The Fourth Circuit recently reversed the district court’s dismissal of that claim and remanded with instructions to enter judgment in favor of AAM. In a majority opinion written by Judge Stephanie Thacker, the Circuit Court found that H.B. 631 was unconstitutional because the Act’s application is not limited to sales that actually occur within Maryland and the Act seeks to impact pricing and transactions outside of its borders. As the court noted: “[T]he Act aims to override prescription drug manufacturers’ reaction to the market and to regulate the prices these manufacturers charge for their products. This is more than an ‘upstream pricing impact’ — it is a price control.” Association for Accessible Medicines v. Frosh, No. 17-2166, 2018 WL 1770978, at *6 (4th Cir. 2018).

The Court further held that the Act’s requirements reach manufacturer or wholesale sales that occur upstream and typically out-of-state, compared to those consumer retail sales taking place only in Maryland. Furthermore, the Court found that even if the Act required a nexus to an actual sale in Maryland, it would still be insufficient because the legality of a price increase under the Act is measured by the price the manufacturer or wholesaler charges in the initial sale of the drug, which mostly takes place out of state. Additionally, the retailers that sell the drugs in Maryland cannot be held liable under the Act, meaning that H.B. 631 effectively aims to force manufacturers and wholesalers to act in accordance with Maryland law outside of the state or risk having disparate pricing practices for each state – a practice which would be entirely unworkable, thereby burdening the interstate commerce of prescription drugs.

Notably, the Court made it clear that its decision does not suggest that Maryland and other states cannot enact legislation combatting prescription drug price gouging, but rather that these practices should be carried out in a constitutional manner.
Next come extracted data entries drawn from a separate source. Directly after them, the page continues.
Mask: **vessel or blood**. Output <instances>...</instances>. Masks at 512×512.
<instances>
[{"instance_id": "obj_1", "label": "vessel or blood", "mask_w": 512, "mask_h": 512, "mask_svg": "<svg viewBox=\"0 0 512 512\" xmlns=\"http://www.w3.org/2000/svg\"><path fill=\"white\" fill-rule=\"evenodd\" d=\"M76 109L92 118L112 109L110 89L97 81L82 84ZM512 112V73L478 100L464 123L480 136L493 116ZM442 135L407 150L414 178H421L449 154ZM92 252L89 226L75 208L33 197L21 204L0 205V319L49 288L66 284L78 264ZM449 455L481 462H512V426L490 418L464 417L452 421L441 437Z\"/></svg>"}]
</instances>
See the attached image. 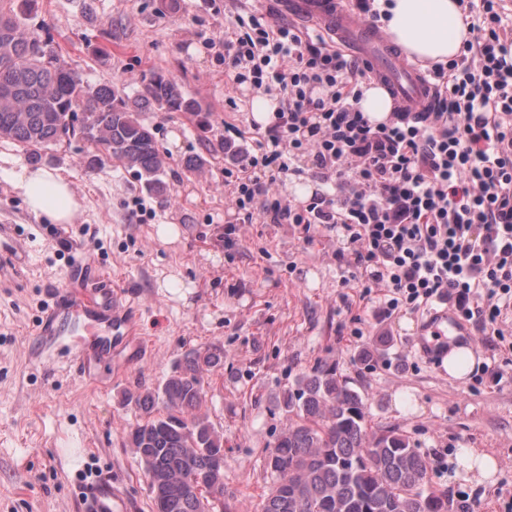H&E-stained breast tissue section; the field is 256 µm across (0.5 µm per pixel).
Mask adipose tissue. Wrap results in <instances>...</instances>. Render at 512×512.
<instances>
[{"label":"adipose tissue","instance_id":"adipose-tissue-1","mask_svg":"<svg viewBox=\"0 0 512 512\" xmlns=\"http://www.w3.org/2000/svg\"><path fill=\"white\" fill-rule=\"evenodd\" d=\"M389 18L388 36L411 58L445 62L454 58L469 29L457 0H383ZM29 212L55 224H71L80 214V204L61 175L45 168L21 167L14 177Z\"/></svg>","mask_w":512,"mask_h":512}]
</instances>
This is not the first of drug pricing laws and their challenges. For example, the Pharmaceutical Research and Manufacturers of America (“PhRMA”) has also brought a commerce clause challenge against California’s drug pricing transparency law, S.B. 17. Additionally, PhRMA and the Biotechnology Innovation Organization filed suit against Nevada’s drug pricing law, S.B. 539, and alleged violations under the Takings Clause of the Fifth Amendment, dormant commerce clause, the Supremacy Clause, and federal trade secrets law. In addition to price gouging and transparency laws, many states have proposed and passed legislation removing the ban on pharmacists from revealing to customers lower cost alternatives and money saving options for a prescribed drug. E.g., Florida’s H.B. 351.

Drug pricing is also receiving some recent attention at the federal level. President Trump is set to deliver his first major speech on drug prices on April 26, 2018. Controlling drug prices was a focus of Trump’s presidential campaign and budget proposal. The White House has indicated, however, that new policy ideas would not be revealed during the speech. President Trump’s speech overlaps with a request for information from the U.S. Department of Health and Human Services regarding drug pricing control ideas.

Drug pricing and transparency limits are hot topics on the state and federal levels and the Health Law Pulse will continue to monitor this evolving drug pricing landscape.